Fluorescence spectra were recorded using an LS-55 fluorescence spectrophotometer (PerkinElmer, Inc., Waltham, MA, USA), equipped with a 120 W Xenon lamp as excitation source. Humidity-dependent afterglow spectra, excitation spectra at different humidity and lifetime decay curves were recorded using an FLS1000 photoluminescence spectrometer (Edinburgh Instruments, Livingston, UK), equipped with a Xenon lamp and a microsecond flashlamp (detector: photomultiplier tube, 200 nm <λ < 1700 nm). The chemical changes of the samples were analyzed using FTIR (Nicolet iN10) at the wavelength range between 400 and 4,000 cm−1. SEM images were acquired using an FEI Sirion 200 scanning electron microscope (Philips Research, Eindhoven, the Netherlands). CD spectra were recorded using Chirascan spectrometer at 25 °C. CPL spectra were acquired using the JASCO CPL-200 spectrofluoropolarimeter. UV-vis absorption spectra were recorded using a TU-1901 UV-vis double-beam spectrophotometer (Persee General Instrument Co., Ltd., Beijing, China). All performed RTP measurements were conducted in an ambient environment.

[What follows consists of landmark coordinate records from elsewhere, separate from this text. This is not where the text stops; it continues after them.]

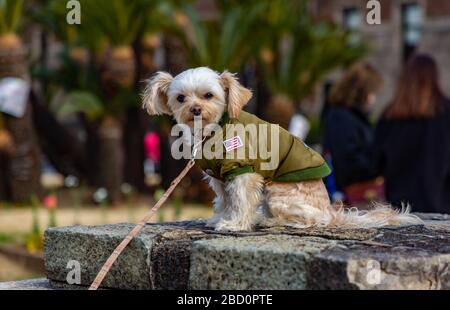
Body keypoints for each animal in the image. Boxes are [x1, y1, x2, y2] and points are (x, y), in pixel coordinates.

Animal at [143, 68, 422, 232]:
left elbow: (240, 200)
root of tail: (330, 210)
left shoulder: (242, 171)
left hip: (279, 194)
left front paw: (235, 224)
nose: (195, 109)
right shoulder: (220, 177)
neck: (214, 129)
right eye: (180, 98)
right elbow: (224, 200)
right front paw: (219, 217)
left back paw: (271, 220)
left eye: (208, 96)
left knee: (311, 221)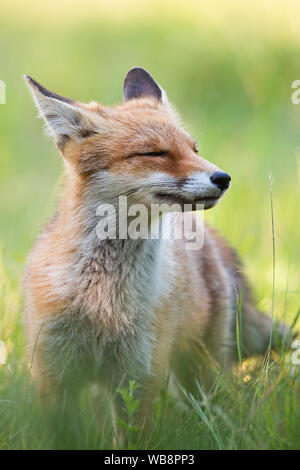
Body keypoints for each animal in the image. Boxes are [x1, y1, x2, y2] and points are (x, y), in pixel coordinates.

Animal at [24, 67, 292, 434]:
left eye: (194, 148)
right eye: (155, 153)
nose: (223, 178)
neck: (102, 299)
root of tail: (210, 236)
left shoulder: (138, 378)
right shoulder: (54, 377)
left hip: (202, 372)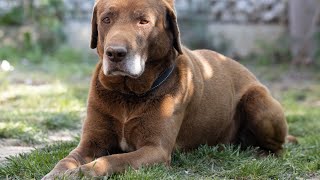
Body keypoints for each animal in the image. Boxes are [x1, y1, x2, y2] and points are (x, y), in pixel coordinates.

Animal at [43, 0, 290, 178]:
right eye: (106, 19)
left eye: (143, 21)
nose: (115, 53)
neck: (128, 94)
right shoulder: (91, 142)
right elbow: (67, 158)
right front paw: (58, 172)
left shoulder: (156, 150)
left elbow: (110, 159)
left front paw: (81, 173)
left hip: (258, 100)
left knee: (279, 147)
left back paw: (257, 152)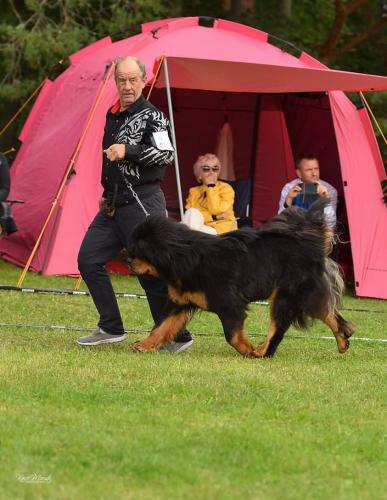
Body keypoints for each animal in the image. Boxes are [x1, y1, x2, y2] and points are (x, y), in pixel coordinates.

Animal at [129, 200, 356, 360]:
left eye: (138, 252)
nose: (129, 262)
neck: (186, 258)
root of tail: (308, 242)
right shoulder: (179, 303)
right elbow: (161, 327)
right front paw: (144, 345)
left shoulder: (230, 305)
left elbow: (232, 335)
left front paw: (246, 349)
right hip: (304, 295)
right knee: (330, 313)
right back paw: (343, 340)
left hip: (286, 296)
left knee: (278, 328)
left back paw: (261, 352)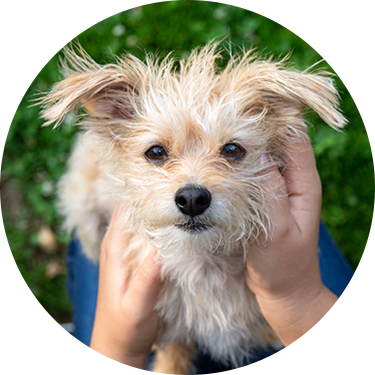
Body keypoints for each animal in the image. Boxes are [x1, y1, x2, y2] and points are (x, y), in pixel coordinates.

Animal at [40, 42, 346, 374]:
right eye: (156, 152)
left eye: (232, 149)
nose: (191, 199)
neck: (204, 262)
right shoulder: (170, 330)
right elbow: (173, 355)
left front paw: (271, 333)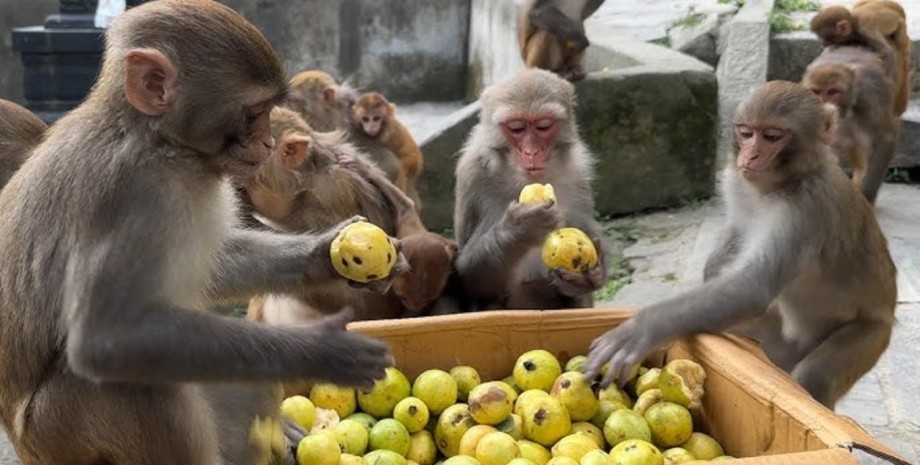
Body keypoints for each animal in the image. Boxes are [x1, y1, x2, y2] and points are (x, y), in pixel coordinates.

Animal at [0, 0, 396, 464]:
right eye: (254, 112)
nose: (266, 144)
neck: (159, 143)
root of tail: (24, 443)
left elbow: (212, 264)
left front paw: (322, 257)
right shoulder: (128, 194)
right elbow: (106, 336)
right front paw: (322, 351)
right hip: (56, 435)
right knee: (131, 384)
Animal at [584, 80, 896, 410]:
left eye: (772, 136)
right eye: (746, 133)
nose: (750, 156)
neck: (780, 184)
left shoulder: (806, 211)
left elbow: (751, 288)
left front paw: (643, 327)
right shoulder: (736, 180)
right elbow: (736, 235)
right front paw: (710, 272)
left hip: (871, 335)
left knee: (816, 374)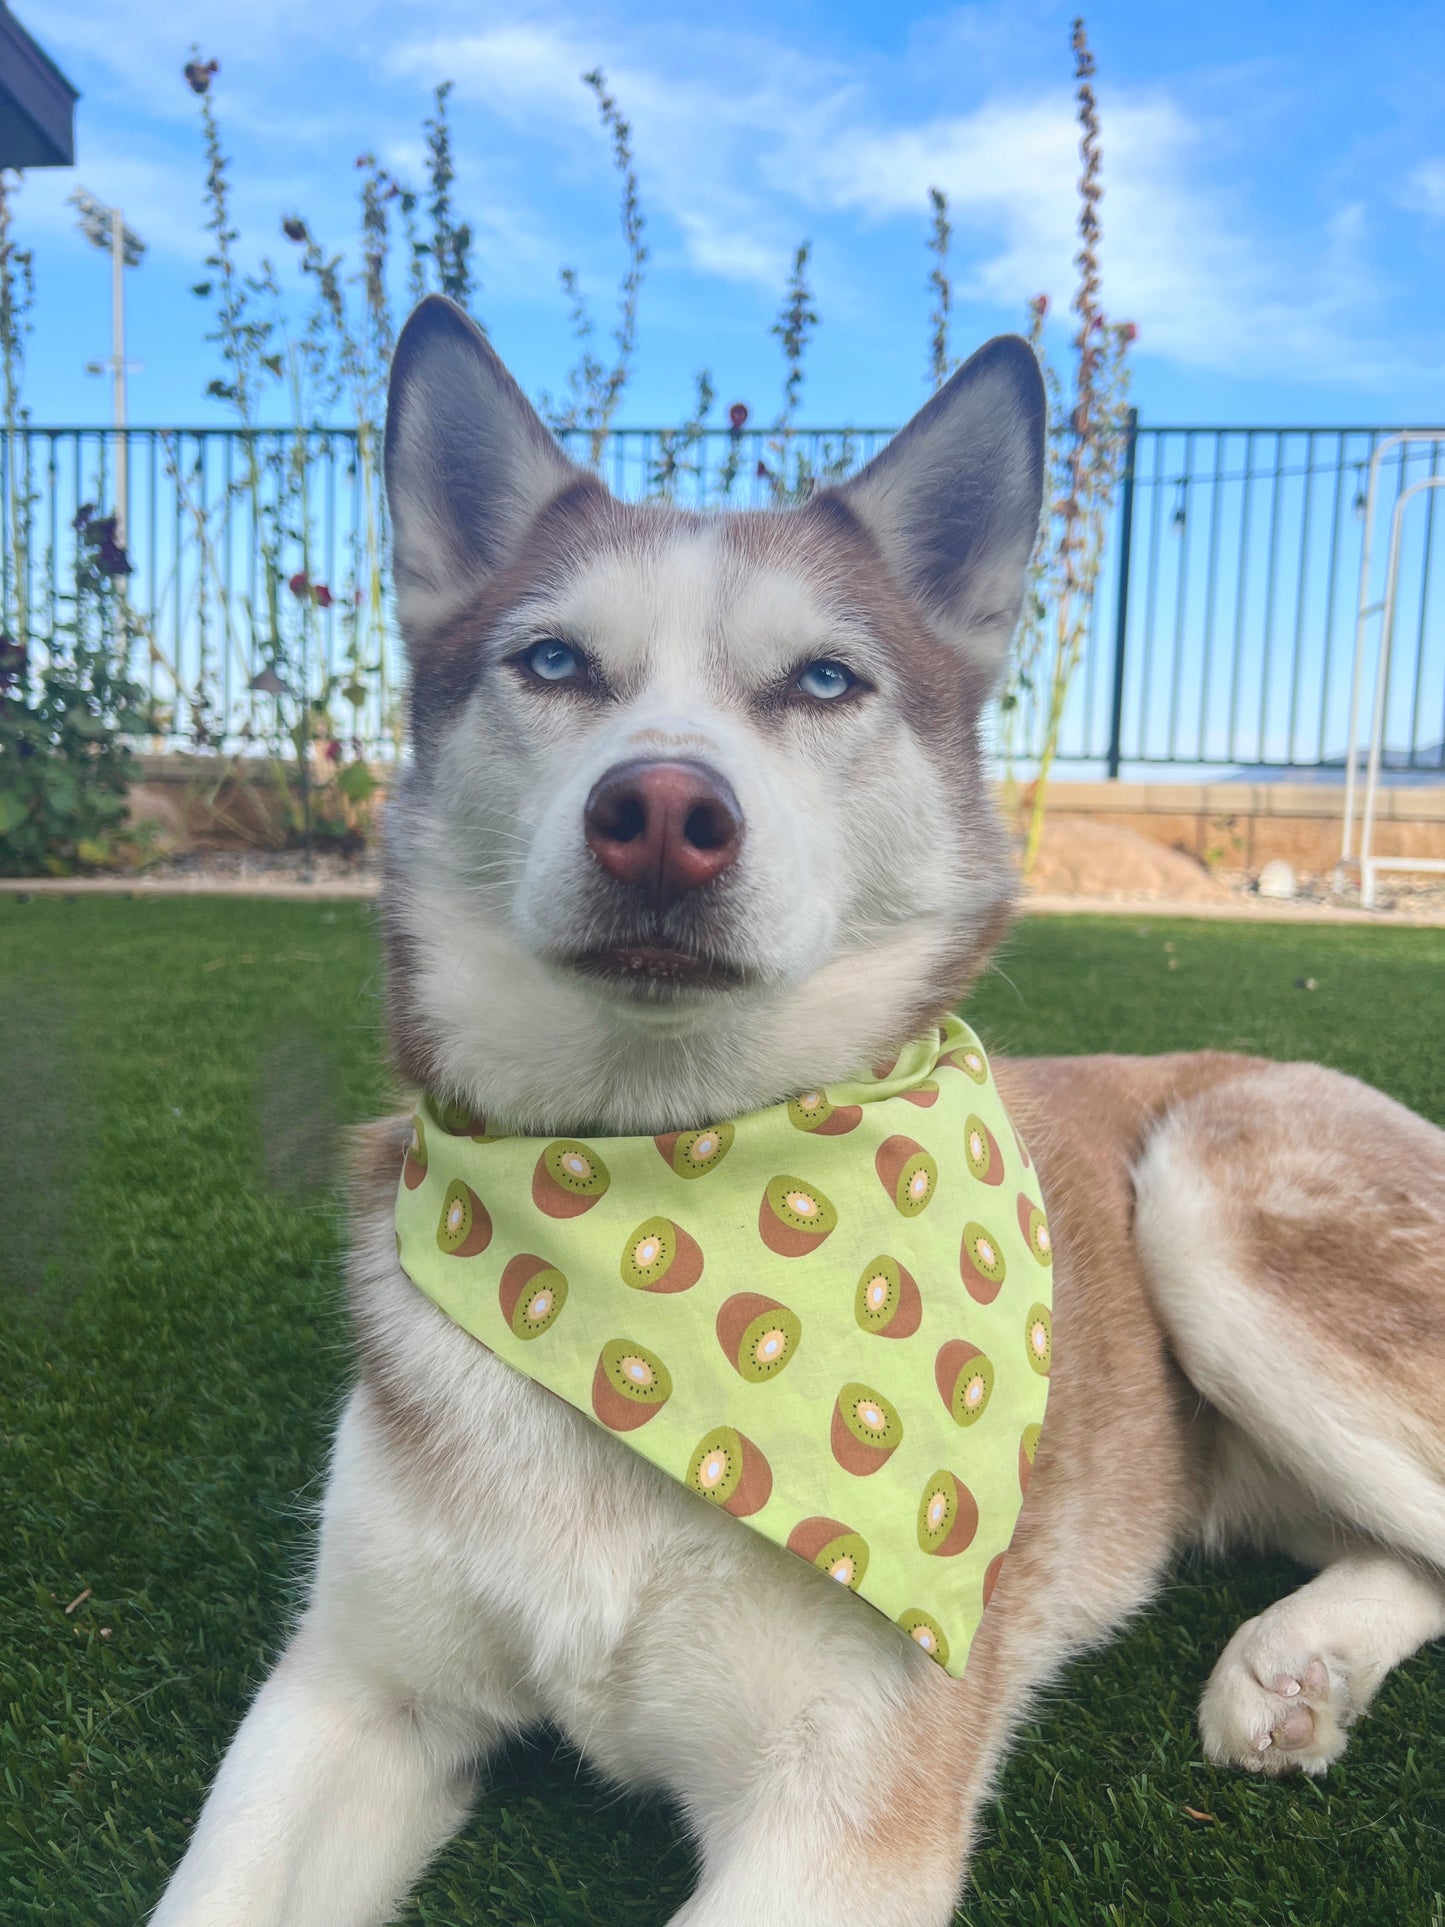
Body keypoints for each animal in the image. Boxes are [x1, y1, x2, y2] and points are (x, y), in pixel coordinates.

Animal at [153, 300, 1441, 1927]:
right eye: (554, 660)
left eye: (823, 681)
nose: (658, 812)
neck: (658, 1194)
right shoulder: (352, 1689)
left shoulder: (840, 1817)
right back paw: (1296, 1660)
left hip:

Life-Cycle Assessment (LCA)

The system boundary was defined as cradle to gate. The system included the production of raw materials and energy used in all unit processes. Life cycle assessment of the LigCNC film preparation was demonstrated and compared with those of fluorescent materials (C-wood, a-CDs/BA and Gd3Al2Ga3O12:Ce3+), using the same amount of material. The functional unit for samples/control samples were 1 kg. The life cycle inventories of LigCNC preparation were obtained from laboratory data and further supplements by using detailed cross-check with professionals. The life cycle inventories of LigCNC, C-wood, a-CDs/BA and Gd3Al2Ga3O12:Ce3+ preparation are presented in Supplementary Table 1-6. Based on the above data, the Intergovernmental Panel on Climate Change (IPCC) 2021 method was applied to assess the environmental impacts global warming. In addition, the environmental impact of LigCNC, C-wood, a-CDs/BA and Gd3Al2Ga3O12:Ce3+ were simulated using SimaproTM (v9.4). The analysis followed International Organization for Standardization (ISO) standard 14040 for LCAs and ISO standard 14067 for carbon footprints.